Frequently Asked Questions

Q: How do I prepare for my mammogram?
A: If this is your first time having a mammogram at the Joanie Abdu Comprehensive Breast Care Center, please obtain any previous mammographic studies and bring them with you for comparison purposes. Comparing previous films with present studies allows for a proper diagnosis.
In addition:
If you are still having menstrual periods, try to avoid making your mammogram appointment during the week before your period. Waiting until after your period when your breasts are less tender and swollen will make you more comfortable during your mammogram and the images will be better. 
If you have breast implants, be sure to tell the scheduler when you make your appointment.
Wear a shirt with shorts, pants, or a skirt. Since you will be asked to undress from the waist up and wear a comfortable robe, you will find that wearing a two piece outfit will be more convenient that wearing a dress.
On the day of your mammogram, please do not use deodorants, creams or powders in the underarm or breast area.
Q: What can a mammogram show?
A: The radiologist will look for breast changes that do not look normal and for differences in each breast. He or she will compare your past mammograms with your most recent one to check for changes. The doctor will also look for lumps and calcifications.
Lump or mass. The size, shape, and edges of a lump sometimes can give doctors information about whether or not it may be cancer. On a mammogram, a growth that is benign often looks smooth and round with a clear, defined edge. Breast cancer often has a jagged outline and an irregular shape.
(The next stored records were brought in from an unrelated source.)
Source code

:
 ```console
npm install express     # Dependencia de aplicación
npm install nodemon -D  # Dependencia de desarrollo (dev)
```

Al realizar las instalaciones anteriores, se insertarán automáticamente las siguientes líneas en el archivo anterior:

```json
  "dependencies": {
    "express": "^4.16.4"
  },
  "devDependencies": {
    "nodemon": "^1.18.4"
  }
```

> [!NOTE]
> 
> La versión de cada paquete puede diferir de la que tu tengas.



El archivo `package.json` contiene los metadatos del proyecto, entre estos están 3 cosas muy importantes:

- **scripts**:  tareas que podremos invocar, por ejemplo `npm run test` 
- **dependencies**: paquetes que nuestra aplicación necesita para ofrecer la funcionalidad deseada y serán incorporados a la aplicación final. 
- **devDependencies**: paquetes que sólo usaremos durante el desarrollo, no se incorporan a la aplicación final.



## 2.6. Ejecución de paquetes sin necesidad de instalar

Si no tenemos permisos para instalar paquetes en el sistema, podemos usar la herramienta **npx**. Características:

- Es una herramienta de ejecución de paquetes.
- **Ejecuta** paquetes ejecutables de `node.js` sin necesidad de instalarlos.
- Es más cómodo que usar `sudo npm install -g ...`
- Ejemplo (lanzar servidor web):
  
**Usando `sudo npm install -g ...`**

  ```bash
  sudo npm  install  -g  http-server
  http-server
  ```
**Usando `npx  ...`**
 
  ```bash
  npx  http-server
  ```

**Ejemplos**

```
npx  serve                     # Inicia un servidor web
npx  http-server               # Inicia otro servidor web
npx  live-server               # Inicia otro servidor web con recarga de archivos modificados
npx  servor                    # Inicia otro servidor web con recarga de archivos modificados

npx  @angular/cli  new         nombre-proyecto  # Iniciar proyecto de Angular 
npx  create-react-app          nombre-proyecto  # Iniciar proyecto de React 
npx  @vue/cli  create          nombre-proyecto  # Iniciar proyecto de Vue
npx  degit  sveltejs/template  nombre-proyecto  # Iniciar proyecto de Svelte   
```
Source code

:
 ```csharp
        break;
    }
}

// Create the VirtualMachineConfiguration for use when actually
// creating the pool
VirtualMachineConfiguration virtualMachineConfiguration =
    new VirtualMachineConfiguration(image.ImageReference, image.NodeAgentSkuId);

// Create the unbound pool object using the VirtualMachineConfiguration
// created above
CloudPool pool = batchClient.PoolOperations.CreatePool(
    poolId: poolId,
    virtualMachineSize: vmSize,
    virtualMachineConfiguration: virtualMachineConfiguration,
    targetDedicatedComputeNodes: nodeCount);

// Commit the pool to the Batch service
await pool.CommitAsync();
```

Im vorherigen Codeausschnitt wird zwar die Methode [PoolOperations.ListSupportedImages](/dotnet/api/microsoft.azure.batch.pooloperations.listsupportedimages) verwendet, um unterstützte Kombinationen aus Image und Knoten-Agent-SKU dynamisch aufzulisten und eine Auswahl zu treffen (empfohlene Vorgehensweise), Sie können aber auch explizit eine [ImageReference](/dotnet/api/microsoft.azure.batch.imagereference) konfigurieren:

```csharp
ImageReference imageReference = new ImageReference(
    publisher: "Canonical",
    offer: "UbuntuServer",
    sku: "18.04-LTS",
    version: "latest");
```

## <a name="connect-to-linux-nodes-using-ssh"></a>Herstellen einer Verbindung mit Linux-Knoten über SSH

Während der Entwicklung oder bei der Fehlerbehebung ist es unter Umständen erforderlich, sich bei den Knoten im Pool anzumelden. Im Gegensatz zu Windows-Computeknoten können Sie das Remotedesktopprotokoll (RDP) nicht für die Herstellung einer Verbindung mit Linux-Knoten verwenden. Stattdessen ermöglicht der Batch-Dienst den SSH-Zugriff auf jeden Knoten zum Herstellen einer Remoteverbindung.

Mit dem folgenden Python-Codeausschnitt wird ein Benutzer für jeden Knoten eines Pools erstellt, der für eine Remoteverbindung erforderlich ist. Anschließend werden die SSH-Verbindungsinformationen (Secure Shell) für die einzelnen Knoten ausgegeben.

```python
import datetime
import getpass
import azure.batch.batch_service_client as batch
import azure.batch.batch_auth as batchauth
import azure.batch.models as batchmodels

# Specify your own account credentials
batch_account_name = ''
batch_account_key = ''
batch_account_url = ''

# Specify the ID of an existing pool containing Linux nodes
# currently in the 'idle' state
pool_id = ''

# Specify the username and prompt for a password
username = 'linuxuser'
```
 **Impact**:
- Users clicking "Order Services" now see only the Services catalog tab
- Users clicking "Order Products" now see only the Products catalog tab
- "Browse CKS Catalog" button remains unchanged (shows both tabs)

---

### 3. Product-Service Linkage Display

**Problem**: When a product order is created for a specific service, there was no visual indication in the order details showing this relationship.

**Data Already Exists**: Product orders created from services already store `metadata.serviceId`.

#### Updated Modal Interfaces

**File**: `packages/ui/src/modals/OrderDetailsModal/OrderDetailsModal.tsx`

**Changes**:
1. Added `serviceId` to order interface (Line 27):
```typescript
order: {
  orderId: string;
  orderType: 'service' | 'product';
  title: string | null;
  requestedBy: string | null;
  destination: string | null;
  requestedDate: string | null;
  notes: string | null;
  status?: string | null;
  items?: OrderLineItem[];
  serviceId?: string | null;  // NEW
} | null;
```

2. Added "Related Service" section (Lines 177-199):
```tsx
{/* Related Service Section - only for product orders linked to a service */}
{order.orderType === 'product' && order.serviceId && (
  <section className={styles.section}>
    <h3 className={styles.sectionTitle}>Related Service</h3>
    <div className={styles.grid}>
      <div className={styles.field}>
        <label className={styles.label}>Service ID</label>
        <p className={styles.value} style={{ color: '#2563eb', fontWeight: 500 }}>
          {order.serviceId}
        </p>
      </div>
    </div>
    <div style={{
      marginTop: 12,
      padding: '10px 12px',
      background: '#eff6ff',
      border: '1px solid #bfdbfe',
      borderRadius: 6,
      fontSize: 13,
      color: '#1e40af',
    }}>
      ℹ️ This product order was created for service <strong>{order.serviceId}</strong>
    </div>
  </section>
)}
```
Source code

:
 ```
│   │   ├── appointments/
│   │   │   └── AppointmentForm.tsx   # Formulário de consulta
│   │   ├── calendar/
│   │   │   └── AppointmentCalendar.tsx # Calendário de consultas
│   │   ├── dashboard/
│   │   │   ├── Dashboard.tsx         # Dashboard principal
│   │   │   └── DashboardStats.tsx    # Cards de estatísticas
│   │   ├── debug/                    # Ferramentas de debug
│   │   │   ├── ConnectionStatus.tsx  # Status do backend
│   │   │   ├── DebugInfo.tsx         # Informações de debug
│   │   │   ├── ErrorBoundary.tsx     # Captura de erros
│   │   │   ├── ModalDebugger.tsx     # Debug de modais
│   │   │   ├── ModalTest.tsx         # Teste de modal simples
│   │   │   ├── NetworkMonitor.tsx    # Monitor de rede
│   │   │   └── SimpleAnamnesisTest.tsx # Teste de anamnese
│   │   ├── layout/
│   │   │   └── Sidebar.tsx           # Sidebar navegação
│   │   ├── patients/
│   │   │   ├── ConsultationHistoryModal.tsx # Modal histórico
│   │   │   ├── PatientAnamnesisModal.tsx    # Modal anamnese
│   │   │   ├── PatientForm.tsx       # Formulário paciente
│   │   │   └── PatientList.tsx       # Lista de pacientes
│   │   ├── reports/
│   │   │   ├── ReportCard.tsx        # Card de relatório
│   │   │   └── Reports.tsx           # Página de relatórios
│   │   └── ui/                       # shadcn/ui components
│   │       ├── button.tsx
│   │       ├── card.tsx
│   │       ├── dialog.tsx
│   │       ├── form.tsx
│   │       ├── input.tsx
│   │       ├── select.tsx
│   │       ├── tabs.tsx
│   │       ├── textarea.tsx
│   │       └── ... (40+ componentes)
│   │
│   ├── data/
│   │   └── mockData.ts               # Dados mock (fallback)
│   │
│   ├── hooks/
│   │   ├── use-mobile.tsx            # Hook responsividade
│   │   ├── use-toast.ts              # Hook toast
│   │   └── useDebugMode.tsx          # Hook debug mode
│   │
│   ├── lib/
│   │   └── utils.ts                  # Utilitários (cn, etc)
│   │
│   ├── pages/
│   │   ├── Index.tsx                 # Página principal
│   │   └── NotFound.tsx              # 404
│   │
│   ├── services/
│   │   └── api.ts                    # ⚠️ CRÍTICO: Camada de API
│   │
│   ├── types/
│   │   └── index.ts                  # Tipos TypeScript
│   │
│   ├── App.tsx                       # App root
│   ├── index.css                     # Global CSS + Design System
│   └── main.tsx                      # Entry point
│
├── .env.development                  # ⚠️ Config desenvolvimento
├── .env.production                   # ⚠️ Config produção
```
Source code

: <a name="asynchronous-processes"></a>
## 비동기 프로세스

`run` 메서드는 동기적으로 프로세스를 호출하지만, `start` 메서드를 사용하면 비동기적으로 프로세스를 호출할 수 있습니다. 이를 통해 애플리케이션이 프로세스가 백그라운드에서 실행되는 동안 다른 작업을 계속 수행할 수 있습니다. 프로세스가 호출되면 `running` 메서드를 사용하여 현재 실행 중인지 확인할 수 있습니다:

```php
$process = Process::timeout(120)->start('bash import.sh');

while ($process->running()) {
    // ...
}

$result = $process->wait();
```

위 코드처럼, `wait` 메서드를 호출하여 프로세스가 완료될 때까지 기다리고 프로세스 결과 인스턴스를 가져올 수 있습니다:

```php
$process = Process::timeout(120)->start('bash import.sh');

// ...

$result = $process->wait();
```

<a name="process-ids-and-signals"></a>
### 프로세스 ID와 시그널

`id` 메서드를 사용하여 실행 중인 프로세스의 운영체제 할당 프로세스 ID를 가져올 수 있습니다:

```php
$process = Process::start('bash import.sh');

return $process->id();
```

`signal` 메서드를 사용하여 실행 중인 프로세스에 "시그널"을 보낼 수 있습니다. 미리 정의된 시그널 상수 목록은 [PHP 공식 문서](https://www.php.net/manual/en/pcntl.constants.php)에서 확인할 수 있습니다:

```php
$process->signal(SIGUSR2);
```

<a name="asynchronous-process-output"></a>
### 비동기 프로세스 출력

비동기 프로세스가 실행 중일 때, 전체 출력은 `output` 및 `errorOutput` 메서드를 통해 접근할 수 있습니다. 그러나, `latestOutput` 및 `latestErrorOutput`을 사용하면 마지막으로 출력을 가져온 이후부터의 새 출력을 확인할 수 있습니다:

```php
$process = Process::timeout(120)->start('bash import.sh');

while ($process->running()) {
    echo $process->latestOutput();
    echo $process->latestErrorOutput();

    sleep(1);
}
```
Calcification. A calcification is a deposit of the mineral calcium in the breast tissue. Calcifications appear as small white spots on a mammogram. If calcifications are grouped together in a certain way, it may be a sign of cancer. Depending on how many calcium specks you have, how big they are, and what they look like, your doctor may suggest that you have other tests. Calcium in the diet does not create calcium deposits, or calcifications, in the breast.
Q: What if I have breast implants?
A: Women with breast implants should also have mammograms. If you have breast implants, be sure to tell the mammography technician. Implants can hide some breast tissue, making it harder for the radiologist to see a problem when looking at your mammogram. To see as much breast tissue as possible, the x-ray technician will gently lift the breast tissue slightly away from the implant and take extra pictures of the breasts.  A woman who had an implant after breast cancer surgery in which the entire breast was removed (mastectomy) typically does not need to have a mammogram of the reconstructed breast, but should confirm this with her doctor.
Q: What if an abnormality is found on the screening mammogram?
A: First, please do not get alarmed. Most abnormalities discovered by mammography are benign (not cancer). But if an abnormality is discovered by mammography, additional breast imaging will be required, and may include:
Diagnostic mammogram, to focus on a specific area of the breast
Ultrasound, an imaging test that uses sound waves to create a picture of your breast. The pictures may show whether a lump is solid or filled with fluid. This exam may be used along with a mammogram.
Magnetic resonance imaging (MRI), which uses a powerful magnet linked to a computer. MRI makes detailed pictures of breast tissue.
Biopsy, a test in which fluid or tissue is removed from your breast to help find out if there is cancer.
Q: How will I get the results of my screening mammogram?
A: A radiologist specially trained in breast imaging interpretation will read your breast imaging study. A formal report will be sent to your physician. A letter will be sent to you explaining the results.  Occasionally, additional imaging may be necessary. Please do not be alarmed if you are called back for more imaging, as only a small percentage of patients who require additional breast imaging have breast cancer.